## Task details
Pull out every line below that contains the string "bass", copying each one in full.

## Records to use

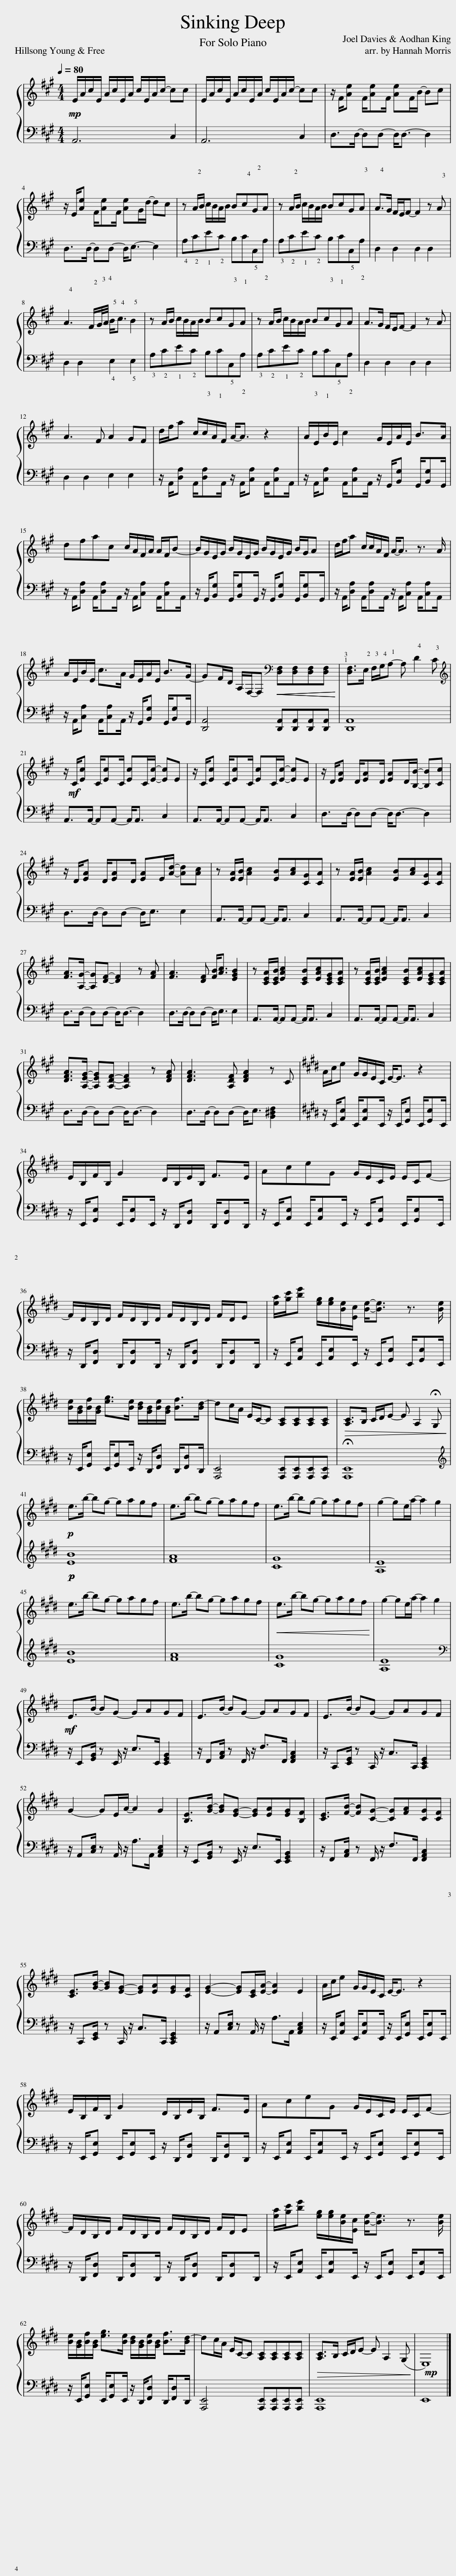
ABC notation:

X:1
%%score { 1 | 2 }
L:1/8
Q:1/4=80
M:4/4
I:linebreak $
K:A
V:1 treble
V:2 bass
V:1
!mp! E/A/c/E/ A/c/E/A/ c/E/A/c/- cc | E/A/c/E/ A/c/E/A/ c/E/A/c/- cc | z/ F/[Ae] F/[Ae]F/ [Ae]F/B/- Bc |$ z/ E/[Ae] F/[Ae]F/ [Ae]G/d/- dc | z !2!A/B/ c/B/A/B/ B!4!c!2!GA | %5
 z !2!A/B/ c/B/A/B/ BcG!3!A | !4!A>G F/E/F- F2 z !3!A |$ !4!A3 !2!F/!3!G/4!4!A/4 !5!B<!4!c !5!B2 | z A/B/ c/B/A/B/ BcGA | z A/B/ c/B/A/B/ BcGA | %10
 A>G F/E/F- F2 z A |$ A3 F A2 GF | d/f/a c/c/A/F/ A-<A z2 | A/E/B/E/ c2 G/E/A/E/ B>A |$ dfac c/A/F/A/ A/F/B- | %15
 B/G/E/G/ B/G/E/G/ B/G/E/G/ B/G/A | d/f/a c/c/A/F/ A-<A z3/2 A/ |$ A/E/B/E/ c>A G/E/A/E/ B>G- | GF/D/ A,/F,/-F,[K:bass]!<(!!<(! [D,F,][D,F,][D,F,][D,F,]!<)!!<)! | !1!!3![D,F,]>!2!E, !3!F,/!4!G,/!1!A,- A, !4!D2 !3!C |$ %20
[K:treble] z/!mf! C/[Ec] C/[Ec]C/ [Ec]C/[Ec]/- [Ec]E | z/ C/[Ec] C/[Ec]C/ [Ec]C/[Ec]/- [Ec]E | z/ D/[EA] D/[EA]D/ [EA]D/[B,B]/- [B,B][Cc] |$ z/ D/[EA] D/[EA]D/ [EA]E/[Ad]/- [Ad][Ac] | z [EA]/[EB]/ [Ac]2 [EB][Ac][CG][CA] | %25
 z [EA]/[EB]/ [Ac]2 [EB][Ac][CG][CA] |$ [FA]>[A,G]- [A,G][DF]- [DF]2 z [FA] | [FA]3 [DF] [FB]<[Ac] [EGB]2 | z [CEA]/[CEB]/ [EAc]2 [CEB][EAc][CEG][CEA] | z [CEA]/[CEB]/ [EAc]2 [CEB][EAc][CEG][CEA] |$ %30
 [DFA]>[A,EG]- [A,EG][A,DF]- [A,DF]2 z [DFA] | [DFA]3 [A,DF] [DFA]2 z C |[K:E] A/c/e G/G/E/C/ E-<E z2 |$ E/B,/F/B,/ G2 D/B,/E/B,/ F>E | AceG G/E/C/E/ E/C/F- |$ %35
 F/D/B,/D/ F/D/B,/D/ F/D/B,/D/ F/D/E | [ea]/[gc']/[be'] [eg]/[eg]/[Be]/[Ec]/ [Be]-<[Be] z3/2 [Be]/ |$ [Be]/[GB]/[Bf]/[GB]/ [eg]>[Be] [Bd]/[GB]/[Be]/[GB]/ [Bf]>[Bd-] | dc/A/ E/C/-C [A,C][A,C][A,C][A,C] |!>(! [A,C]>B, C/D/E- E A,2 !fermata!G,!>)! |$ %40
!p! e>b- bg- gagf | e>b- bg- gagf | e>b- bg- gagf | g2- ge/a/- a2 g2 |$ e>b- bg- gagf | %45
 e>b- bg- gagf |!<(! e>b- bg- gagf!<)! | g2- ge/a/- a2 g2 |$!mf! E>B- BG- GAGF | E>B- BG- GAGF | %50
 E>B- BG- GAGF |$ G2- GE/A/- A2 G2 | [B,E]>[GB]- [GB][EG]- [EG][EA][EG][B,F] | [CE]>[FB]- [FB][CG]- [CG][FA][CG][CF] |$ [CE]>[GB]- [GB][EG]- [EG][EA][EG][CF] | %55
 [EG]2- [EG][CE]/[EA]/- [EA]2 E2 | A/c/e G/G/E/C/ E-<E z2 |$ E/B,/F/B,/ G2 D/B,/E/B,/ F>E | AceG G/E/C/E/ E/C/F- |$ F/D/B,/D/ F/D/B,/D/ F/D/B,/D/ F/D/E | %60
 [ea]/[gc']/[be'] [eg]/[eg]/[Be]/[Ec]/ [Be]-<[Be] z3/2 [Be]/ |$ [Be]/[GB]/[Bf]/[GB]/ [eg]>[Be] [Bd]/[GB]/[Be]/[GB]/ [Bf]>[Bd-] | dc/A/ E/C/-C [A,C][A,C][A,C][A,C] |!>(! [A,C]>B, C/D/E- E A,2 (G,!>)! | E,8) |] %65
V:2
 A,,6 C,2 | A,,6 C,2 | D,>D,- D,D,- D,<D,- D,2 |$ D,>D,- D,D,- D,<E,- E,2 | !4!A,!2!C!1!E!2!C !3!B,!1!C!5!C,!2!A, | %5
 !3!A,!2!C!1!E!2!C !3!B,!1!C!5!C,!2!A, | D,2 D,2 D,2 D,2 |$ D,2 D,2 !4!E,2 !5!E,2 | !3!A,!2!C!1!E!2!C !3!B,!1!C!5!C,!2!A, | !3!A,!2!C!1!E!2!C !3!B,!1!C!5!C,!2!A, | %10
 D,2 D,2 D,2 D,2 |$ D,2 D,2 E,2 E,2 | z/ A,,/[D,A,] A,,/[D,A,]A,,/ z/ A,,/[C,A,] A,,/[C,A,]A,,/ | z/ A,,/[C,A,] A,,/[C,A,]A,,/ z/ G,,/[B,,G,] G,,/[B,,G,]G,,/ |$ z/ A,,/[D,A,] A,,/[D,A,]A,,/ z/ A,,/[C,A,] A,,/[C,A,]A,,/ | %15
 z/ G,,/[B,,G,] G,,/[B,,G,]G,,/ z/ G,,/[B,,G,] G,,/[B,,G,]G,,/ | z/ A,,/[D,A,] A,,/[D,A,]A,,/ z/ A,,/[C,A,] A,,/[C,A,]A,,/ |$ z/ A,,/[C,A,] A,,/[C,A,]A,,/ z/ G,,/[B,,G,] G,,/[B,,G,]G,,/ | [D,,A,,]4 [D,,A,,][D,,A,,][D,,A,,][D,,A,,] | [D,,A,,]8 |$ %20
 A,,>A,,- A,,A,,- A,,<A,, C,2 | A,,>A,,- A,,A,,- A,,<A,, C,2 | D,>D,- D,D,- D,<D,- D,2 |$ D,>D,- D,D,- D,<E, E,2 | A,,>A,,- A,,A,,- A,,<A,, C,2 | %25
 A,,>A,,- A,,A,,- A,,<A,, C,2 |$ D,>D,- D,D,- D,<D,- D,2 | D,>D,- D,D,- D,<E, E,2 | A,,>A,,- A,,A,,- A,,<A,, C,2 | A,,>A,,- A,,A,,- A,,<A,, C,2 |$ %30
 D,>D,- D,D,- D,<D,- D,2 | D,>D,- D,D,- D,<E, [B,,^D,F,]2 |[K:E] z/ E,,/[A,,E,] E,,/[A,,E,]E,,/ z/ E,,/[G,,E,] E,,/[G,,E,]E,,/ |$ z/ E,,/[G,,E,] E,,/[G,,E,]E,,/ z/ D,,/[F,,D,] D,,/[F,,D,]D,,/ | z/ E,,/[A,,E,] E,,/[A,,E,]E,,/ z/ E,,/[G,,E,] E,,/[G,,E,]E,,/ |$ %35
 z/ D,,/[F,,D,] D,,/[F,,D,]D,,/ z/ D,,/[F,,D,] D,,/[F,,D,]D,,/ | z/ E,,/[A,,E,] E,,/[A,,E,]E,,/ z/ E,,/[G,,E,] E,,/[G,,E,]E,,/ |$ z/ E,,/[G,,E,] E,,/[G,,E,]E,,/ z/ D,,/[F,,D,] D,,/[F,,D,]D,,/ | [A,,,E,,]4 [A,,,E,,][A,,,E,,][A,,,E,,][A,,,E,,] | !fermata![A,,,E,,]8 |$ %40
[K:treble]!p!!p! [EB]8 | [FA]8 | [CG]8 | [A,E]8 |$ [EB]8 | %45
 [FA]8 | [CG]8 | [A,E]8 |$[K:bass] z/ E,,[G,,B,,]/ z E,,/ z/ E,>E,, [E,,G,,B,,]2 | z/ F,,[A,,C,]/ z F,,/ z/ F,>F,, [F,,A,,C,]2 | %50
 z/ C,,[E,,G,,]/ z C,,/ z/ C,>C,, [C,,E,,G,,]2 |$ z/ A,,[C,E,]/ z A,,/ z/ A,>A,, [A,,C,E,]2 | z/ E,,[G,,B,,]/ z E,,/ z/ E,>E,, [E,,G,,B,,]2 | z/ F,,[A,,C,]/ z F,,/ z/ F,>F,, [F,,A,,C,]2 |$ z/ C,,[E,,G,,]/ z C,,/ z/ C,>C,, [C,,E,,G,,]2 | %55
 z/ A,,[C,E,]/ z A,,/ z/ A,>A,, [A,,C,E,]2 | z/ E,,/[A,,E,] E,,/[A,,E,]E,,/ z/ E,,/[G,,E,] E,,/[G,,E,]E,,/ |$ z/ E,,/[G,,E,] E,,/[G,,E,]E,,/ z/ D,,/[F,,D,] D,,/[F,,D,]D,,/ | z/ E,,/[A,,E,] E,,/[A,,E,]E,,/ z/ E,,/[G,,E,] E,,/[G,,E,]E,,/ |$ z/ D,,/[F,,D,] D,,/[F,,D,]D,,/ z/ D,,/[F,,D,] D,,/[F,,D,]D,,/ | %60
 z/ E,,/[A,,E,] E,,/[A,,E,]E,,/ z/ E,,/[G,,E,] E,,/[G,,E,]E,,/ |$ z/ E,,/[G,,E,] E,,/[G,,E,]E,,/ z/ D,,/[F,,D,] D,,/[F,,D,]D,,/ | [A,,,E,,]4 [A,,,E,,][A,,,E,,][A,,,E,,][A,,,E,,] | [A,,,E,,]8 |!mp! E,,8 |] %65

## Correct answer
V:2 bass
 B/G/E/G/ B/G/E/G/ B/G/E/G/ B/G/A | d/f/a c/c/A/F/ A-<A z3/2 A/ |$ A/E/B/E/ c>A G/E/A/E/ B>G- | GF/D/ A,/F,/-F,[K:bass]!<(!!<(! [D,F,][D,F,][D,F,][D,F,]!<)!!<)! | !1!!3![D,F,]>!2!E, !3!F,/!4!G,/!1!A,- A, !4!D2 !3!C |$ %20
 [FA]8 | [CG]8 | [A,E]8 |$[K:bass] z/ E,,[G,,B,,]/ z E,,/ z/ E,>E,, [E,,G,,B,,]2 | z/ F,,[A,,C,]/ z F,,/ z/ F,>F,, [F,,A,,C,]2 | %50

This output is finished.